Guidelines for planking

I often get asked whether planking is a good way of doing abdominal work whilst pregnant. Crunches and abdominals in flexion (when you are curling your head and chest up) are not recommended because they increase your chances of having diastasis recti.

Planks are therefore a wonderful alternative if you stick to the following guidelines…

  1. ALWAYS engage your Transverse Abdominis through the breathing techniques you have learned with your Pilates instructor, physiotherapist, or with a Hypopressive abdominals specialist before performing planks.
  2. Side planks are the safest and can be performed for 9 months, as long as your wrists are not swollen and you refer to point 1. They mainly work your obliques, those abdominal muscles responsible for toning and shrinking the waistline.
  3. Regular planks are safe depending on your weight gain and the number of weeks of gestation. I would recommend:
    • Not planking after a +6-7kg increase in weight -See alternatives.
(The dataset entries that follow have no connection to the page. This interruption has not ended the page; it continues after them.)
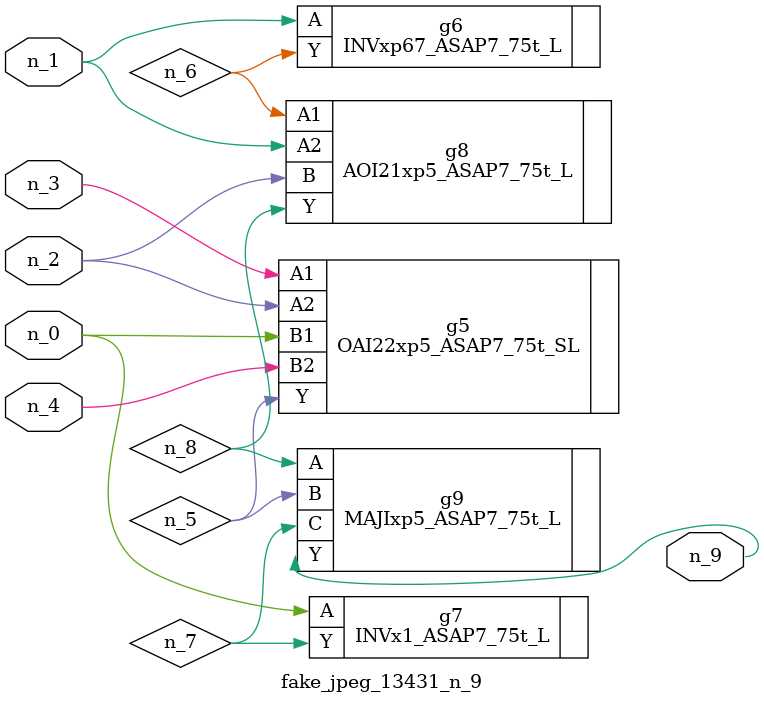
<source format=v>
module fake_jpeg_13431_n_9 (n_3, n_2, n_1, n_0, n_4, n_9);

input n_3;
input n_2;
input n_1;
input n_0;
input n_4;

output n_9;

wire n_8;
wire n_6;
wire n_5;
wire n_7;

OAI22xp5_ASAP7_75t_SL g5 ( 
.A1(n_3),
.A2(n_2),
.B1(n_0),
.B2(n_4),
.Y(n_5)
);

INVxp67_ASAP7_75t_L g6 ( 
.A(n_1),
.Y(n_6)
);

INVx1_ASAP7_75t_L g7 ( 
.A(n_0),
.Y(n_7)
);

AOI21xp5_ASAP7_75t_L g8 ( 
.A1(n_6),
.A2(n_1),
.B(n_2),
.Y(n_8)
);

MAJIxp5_ASAP7_75t_L g9 ( 
.A(n_8),
.B(n_5),
.C(n_7),
.Y(n_9)
);


endmodule
</source>
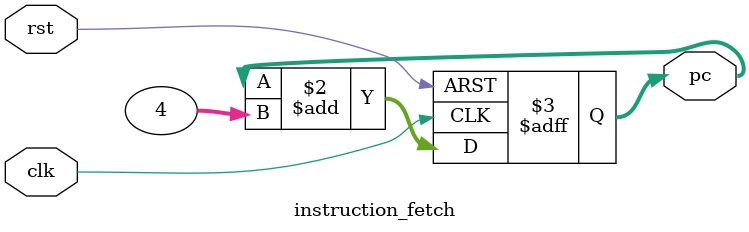
<source format=v>
`timescale 1ns / 1ps
module instruction_fetch(
    input clk,rst,
    output reg [31:0]pc
    );
    
    always @(posedge clk or posedge rst) begin
        if(rst)
            pc <= 32'h0;
            
        else
            pc <= pc + 4;
    end
    
endmodule

</source>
    • Doing less repetitions after your abdominals have split in the center anyway (around week 20-22 for the first pregnancy, around week for the following pregnancies). The right posture involves the following:
      • Align your whole body.
      • Do not let your hips drop: Lift your baby in and up!
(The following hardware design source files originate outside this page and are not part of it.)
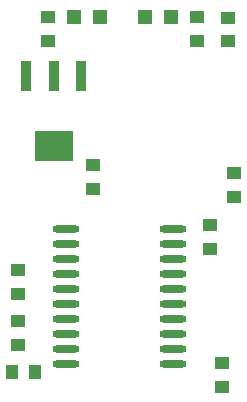
<source format=gtp>
%FSTAX24Y24*%
%MOIN*%
G70*
G01*
G75*
G04 Layer_Color=8421504*
%ADD10R,0.0512X0.0394*%
%ADD11O,0.0906X0.0236*%
%ADD12R,0.0394X0.0512*%
%ADD13R,0.1299X0.1004*%
%ADD14R,0.0374X0.1004*%
%ADD15R,0.0472X0.0512*%
%ADD16C,0.0100*%
%ADD17C,0.0300*%
%ADD18R,0.0650X0.4803*%
%ADD19C,0.0591*%
%ADD20R,0.0591X0.0591*%
%ADD21C,0.0984*%
%ADD22R,0.0984X0.0984*%
%ADD23C,0.0320*%
%ADD24R,0.0984X0.0512*%
%ADD25R,0.0374X0.0315*%
%ADD26R,0.0630X0.0630*%
%ADD27R,0.0709X0.0709*%
%ADD28C,0.0236*%
%ADD29C,0.0098*%
%ADD30C,0.0079*%
%ADD31C,0.0040*%
%ADD32C,0.0039*%
D10*
X2377Y188856D02*
D03*
Y189643D02*
D03*
X2416Y186856D02*
D03*
Y187643D02*
D03*
X2352Y186143D02*
D03*
Y185356D02*
D03*
Y183656D02*
D03*
Y184443D02*
D03*
X236204Y193776D02*
D03*
Y194564D02*
D03*
X242Y182256D02*
D03*
Y183043D02*
D03*
X241165Y193776D02*
D03*
Y194564D02*
D03*
X242415Y189367D02*
D03*
Y18858D02*
D03*
X242208Y194544D02*
D03*
Y193757D02*
D03*
D11*
X236809Y1875D02*
D03*
Y187D02*
D03*
Y1865D02*
D03*
Y186D02*
D03*
Y1855D02*
D03*
Y185D02*
D03*
Y1845D02*
D03*
Y184D02*
D03*
Y1835D02*
D03*
Y183D02*
D03*
X240391Y1875D02*
D03*
Y187D02*
D03*
Y1865D02*
D03*
Y186D02*
D03*
Y1855D02*
D03*
Y185D02*
D03*
Y1845D02*
D03*
Y184D02*
D03*
Y1835D02*
D03*
Y183D02*
D03*
D12*
X235006Y18275D02*
D03*
X235794D02*
D03*
D13*
X2364Y190278D02*
D03*
D14*
X235494Y192621D02*
D03*
X2364D02*
D03*
X237306D02*
D03*
D15*
X23707Y194564D02*
D03*
X237936D02*
D03*
X239432D02*
D03*
X240298D02*
D03*
M02*

</source>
      • Do not let your bottom pike.
      • Soften your elbows and keep shoulders in line with your wrists.
      • Lift your baby bump.
  4. Alternative ways of doing planks are many, so use them!
    • Working in quadruped position, keeping in mind to lift the baby bump in and up.
    • Using your footbar on the reformer, or any elevated surface to plank with less support from the front of the abdominals.
    • Doing push-ups against the wall.